技術面の証拠も続く。第10世代3D NAND「BiCS10」のサンプル出荷が始まり、ビット密度は第8世代比59%改善。7月にはキオクシアとの合弁である北上工場Fab2で第10世代の量産が始まり、8月4日には両社でQLC NANDの業界最高ビット密度を達成したと発表した。この説明には穴がある——どこが失望なのか。売られた事実だけが、失望の唯一の証拠になっている。
尋問2——では、市場は何を売ったのか
通説側の再反論を聞こう。市場が売ったのは水準ではなく傾きだ、という主張である。+51%の増収の3分の2は価格であり、TrendForceの示す通り契約価格の上昇ペースは四半期ごとに鈍っている。ウエスタンデジタルの利益率減速示唆は、その鈍化がストレージの損益計算書に届き始めた最初の証言だった。500%上げた株価は「価格上昇が加速し続ける世界」を織り込んでおり、「上昇するが減速する世界」はそれより安い——数学としては筋が通る。公平のために言えば、この論理は殺しきれない。当サイトが「信じ切れない1つの数字」と呼んだ第二微分の問題そのものだからだ。
尋問3——それでも残る2つの反証
だが通説にも急所がある。第一に、ガイダンスだ。減速を織り込むべき会社側が、7〜9月期に+15〜20%の増収を公式に約束した。減速論と会社計画のどちらかが間違っており、答えは11月の次回決算で出る。第二に、買い手の証言だ。アマゾンは設備投資の増額理由に「メモリー・部品価格の上昇」を明示し、サムスンは品不足が2028年まで続くと言った。供給側と需要側の両方が「まだ終わらない」と証言している中で、価格の頂点だけが先に来るとすれば、それは需要破壊——つまりAIデータセンター投資そのものの減速——を意味する。その証拠は、今のところ提出されていない。
整理表と評決
| 主張 | 判定 | 理由 |
|---|---|---|
| 決算の数字は失望だった | 死亡 | +51%増収、+15〜20%のガイダンス。数字自体に失望の要素はない |
| 株価は傾き(減速)を売った | 生存 | 価格主導の成長と契約価格の伸び鈍化は事実。WDCの証言とも整合 |
| 500%上昇で織り込み済み | 生存(条件付き) | 会社ガイダンスが実現し続ける限り、織り込みは後ろへずれる |
| ストレージ相場は天井を打った | 判定保留 | 需要破壊の証拠は未提出。11月の答え合わせ待ち |
評決を言い渡す。通説45対、「まだ終わらない」55。決算そのものを失望と呼ぶ主張は棄却する。ただし、価格主導の成長が減速局面に入ったという指摘は有罪相当の重みで生き残った。つまりこの株の問題は業績ではなく、業績に付いた値段の前提である。

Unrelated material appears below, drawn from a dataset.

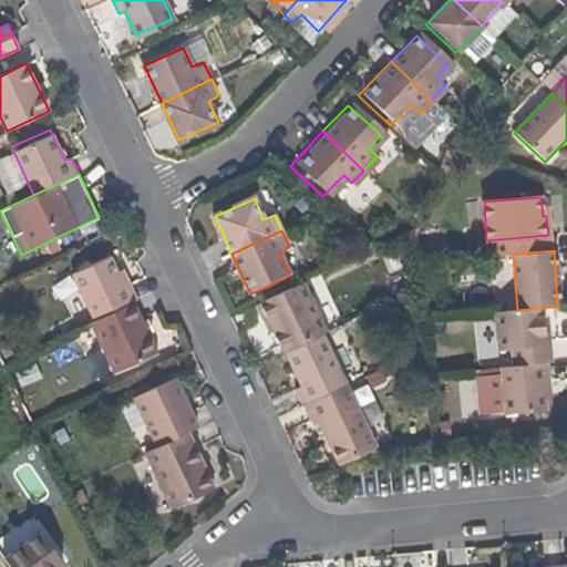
[(137,298),(131,285),(123,287),(117,274),(107,254),(72,271),(94,319),(132,301),(137,298)]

再審条件:①次回決算(11月)でガイダンス103億〜108億ドルを下回れば、通説の全面勝訴。②TrendForceの10〜12月期契約価格が前四半期比1桁前半まで鈍れば、減速論がさらに優勢に。③逆にAIデータセンター向けの数量比率が上昇し「価格に頼らない成長」が示されれば、評決は「まだ終わらない」側へ傾き直す。
主な参照(データ基準日:米東部時間2026年8月7日11:40・取引時間中)
サンディスクIR(4〜6月期決算)/StockTitan(決算要約)/TradingKey(事前の期待値)/24/7 Wall St.(年初来500%の文脈)。GAAP純利益・1株利益は一時要因を含む可能性がある。株価は取引時間中の値。
本記事は情報提供を目的としたものであり、特定の金融商品の売買を推奨するものではない。投資判断はご自身の責任で行っていただきたい。